A million dollars. Even in this age of trillion-dollar deficits, that figure blows my hair back. So when I read that a local group planned a $1.3 million advertising campaign to sell the idea of living Downtown, I nearly did a Danny Thomas spit-take with my coffee.
The Downtown Living Initiative intends to finance its marketing campaign with donations from Downtown corporations and others trying to recruit talent here. So this would not be my money nor yours. But I'm so tired of all the bluster about this town, of all the talk, all the spin. I've heard from a neutral party that this ad campaign is terrific, but so what? Downtown doesn't need more hot air about Downtown living; it needs more Downtown residents emitting hot air.
We don't need to increase the demand for Downtown apartments. We need to increase the supply. The problem is not so much finding people who will buy or rent Downtown. It's providing them the apartments they desire.
The past decade's successes on the fringes of Downtown, Washington's Landing on Herrs Island, Crawford Square on the Lower Hill, Lincoln at the North Shore and other less prominent projects, have shown people will buy an urban lifestyle. None required a mega-marketing campaign.
Mark Schneider, president of the Rubinoff Co., developed 88 homes on the bones of an old slaughterhouse and is building 700 more on an old slag heap south of the Squirrel Hill Tunnels. The extraordinary obstacles overcome by Washington's Landing and Summerset at Frick Park brought extraordinary publicity, but needed no marketing beyond Mayor Tom Murphy's incessant plugging.
"When we closed out [Washington's Landing] we got him a green jacket," Schneider said of the mayor's salesmanship.

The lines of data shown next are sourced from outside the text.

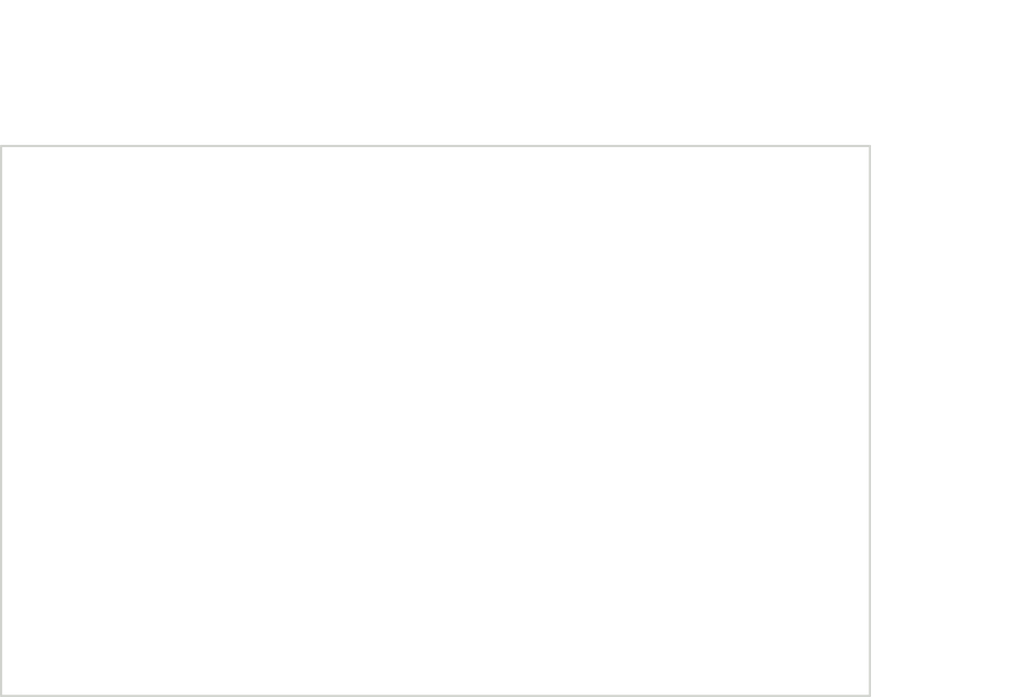
<source format=kicad_pcb>
(kicad_pcb (version 20221018) (generator pcbnew)

  (general
    (thickness 1.6)
  )

  (paper "A4")
  (layers
    (0 "F.Cu" signal)
    (31 "B.Cu" signal)
    (32 "B.Adhes" user "B.Adhesive")
    (33 "F.Adhes" user "F.Adhesive")
    (34 "B.Paste" user)
    (35 "F.Paste" user)
    (36 "B.SilkS" user "B.Silkscreen")
    (37 "F.SilkS" user "F.Silkscreen")
    (38 "B.Mask" user)
    (39 "F.Mask" user)
    (40 "Dwgs.User" user "User.Drawings")
    (41 "Cmts.User" user "User.Comments")
    (42 "Eco1.User" user "User.Eco1")
    (43 "Eco2.User" user "User.Eco2")
    (44 "Edge.Cuts" user)
    (45 "Margin" user)
    (46 "B.CrtYd" user "B.Courtyard")
    (47 "F.CrtYd" user "F.Courtyard")
    (48 "B.Fab" user)
    (49 "F.Fab" user)
  )

  (setup
    (pad_to_mask_clearance 0.051)
    (solder_mask_min_width 0.25)
    (pcbplotparams
      (layerselection 0x00010fc_ffffffff)
      (plot_on_all_layers_selection 0x0000000_00000000)
      (disableapertmacros false)
      (usegerberextensions false)
      (usegerberattributes false)
      (usegerberadvancedattributes false)
      (creategerberjobfile false)
      (dashed_line_dash_ratio 12.000000)
      (dashed_line_gap_ratio 3.000000)
      (svgprecision 4)
      (plotframeref false)
      (viasonmask false)
      (mode 1)
      (useauxorigin false)
      (hpglpennumber 1)
      (hpglpenspeed 20)
      (hpglpendiameter 15.000000)
      (dxfpolygonmode true)
      (dxfimperialunits true)
      (dxfusepcbnewfont true)
      (psnegative false)
      (psa4output false)
      (plotreference true)
      (plotvalue true)
      (plotinvisibletext false)
      (sketchpadsonfab false)
      (subtractmaskfromsilk false)
      (outputformat 1)
      (mirror false)
      (drillshape 1)
      (scaleselection 1)
      (outputdirectory "")
    )
  )

  (net 0 "")

  (gr_line (start 105.28 75.600001) (end 105.28 63.425)
    (stroke (width 0.2) (type solid)) (layer "Dwgs.User") (tstamp 0f129a27-f057-42b6-9160-5999100bd36a))
  (gr_line (start 185.28 76.600001) (end 197.455 76.6)
    (stroke (width 0.2) (type solid)) (layer "Dwgs.User") (tstamp 1077fe69-eb5e-497f-9e49-86a6377c549a))
  (gr_line (start 194.28 78.600001) (end 194.28 93.292565)
    (stroke (width 0.2) (type solid)) (layer "Dwgs.User") (tstamp 4bc76d47-efe2-4757-9dd9-39d4e2d727fd))
  (gr_line (start 182.28 66.6) (end 148.824611 66.6)
    (stroke (width 0.2) (type solid)) (layer "Dwgs.User") (tstamp 587609ee-eb2b-482b-a5ea-399c22c38852))
  (gr_line (start 185.28 126.6) (end 197.455 126.6)
    (stroke (width 0.2) (type solid)) (layer "Dwgs.User") (tstamp 619176d2-4a5f-457a-8eac-2be3981ae85a))
  (gr_line (start 107.28 66.6) (end 140.735388 66.6)
    (stroke (width 0.2) (type solid)) (layer "Dwgs.User") (tstamp 869fee9a-5254-46cb-8172-cd71800cb197))
  (gr_line (start 194.28 124.6) (end 194.28 100.407436)
    (stroke (width 0.2) (type solid)) (layer "Dwgs.User") (tstamp a80d4e8a-5a7e-4343-9330-c2aef5db358e))
  (gr_line (start 184.28 75.600001) (end 184.28 63.425)
    (stroke (width 0.2) (type solid)) (layer "Dwgs.User") (tstamp b179c9e6-1a3c-49e8-9d93-aca3d0328259))
  (gr_line (start 184.28 126.6) (end 184.28 76.600001)
    (stroke (width 0.2) (type solid)) (layer "Edge.Cuts") (tstamp 218a42dd-36b2-4f4a-b94d-c3540ad8bc30))
  (gr_line (start 105.28 76.600001) (end 105.28 126.600001)
    (stroke (width 0.2) (type solid)) (layer "Edge.Cuts") (tstamp 7b93f769-3915-4767-a51c-1cae0d69b3ac))
  (gr_line (start 105.28 126.600001) (end 184.28 126.6)
    (stroke (width 0.2) (type solid)) (layer "Edge.Cuts") (tstamp 7c3cd97f-4a45-45a7-ad12-a3c9a26229e7))
  (gr_line (start 184.28 76.600001) (end 105.28 76.600001)
    (stroke (width 0.2) (type solid)) (layer "Edge.Cuts") (tstamp ee943ee7-58d7-4b40-affb-488f306742fe))
  (gr_text "[3.11]" (at 144.78 68.489462) (layer "Dwgs.User") (tstamp 0e4102f5-5e23-4501-b6df-34d361f874af)
    (effects (font (size 1.7 1.53) (thickness 0.2125)))
  )
  (gr_text " 79.00" (at 144.78 64.932026) (layer "Dwgs.User") (tstamp 16a079e3-2226-46e5-9439-9a612774e5b2)
    (effects (font (size 1.7 1.53) (thickness 0.2125)))
  )
  (gr_text " 50.00" (at 194.28 95.182026) (layer "Dwgs.User") (tstamp 7bcd0b14-29ce-49cc-b589-2c0f4ca03c8d)
    (effects (font (size 1.7 1.53) (thickness 0.2125)))
  )
  (gr_text "[1.97]" (at 194.28 98.739462) (layer "Dwgs.User") (tstamp e2f11c01-c8b3-4cc6-9f6f-cb6952c71e71)
    (effects (font (size 1.7 1.53) (thickness 0.2125)))
  )

)

</source>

So I asked Patty Burk, program director of the Downtown Living Initiative, why it sought to spend so much to increase demand.
Burk said a handful of developers plan more than 1,200 new housing units for the Golden Triangle, North Shore, Strip District and Uptown in the next three to five years. This three-year publicity campaign is designed to float six to nine months ahead of the openings. A recent survey indicated there are about 80,000 people in our metro area of 2.3 million who would consider Downtown living, but Burk says they may never have had that idea until the survey put it in their heads.
The ads, coupled with a Web site with links to available apartments, are designed to keep Downtown living in people's heads. Increase demand -- even if the supply is not ready -- and she believes the supply will improve, too. There is no problem interesting developers, Burk said, but the insurance companies and pension funds that fund big projects need to see the demand.
I hope my skepticism is misplaced. I hope if this media blitz comes, it goes over bigger than fries on a steak salad. But commercials and Web sites take you only so far. When prospective buyers come Downtown, the apartments themselves --not the hype -- will determine sales. From what I hear, those Downtown apartments that have sold more slowly haven't been as well conceived as the ones that have sold quickly.
Downtown is a tough place to build affordable housing, and the absence of convenient parking is a huge hurdle. People might easily warm to the idea of keeping their lawn in Point State Park, but Americans' attachment to their cars should not be underestimated.
Those big, successful developments on the fringes of Downtown all provide nearby parking. Schneider recalled what an amazon.com executive once told a roomful of developers: "The only thing people want closer to their desks than their laptop is their car. You may think techies are really cool green people, but they love their cars."
How will developers overcome that within the Golden Triangle? We may soon see. But my guess is that the transformation of Downtown into a real neighborhood will work much the way it has in places such as the Mexican War Streets, Friendship and the South Side.
New arrivals will talk it up. Word of mouth will grow into a buzz. It undoubtedly will take many years, maybe even decades, but it will eventually happen because it makes too much sense not to happen.
If the commercials even merit a footnote, I'll be surprised.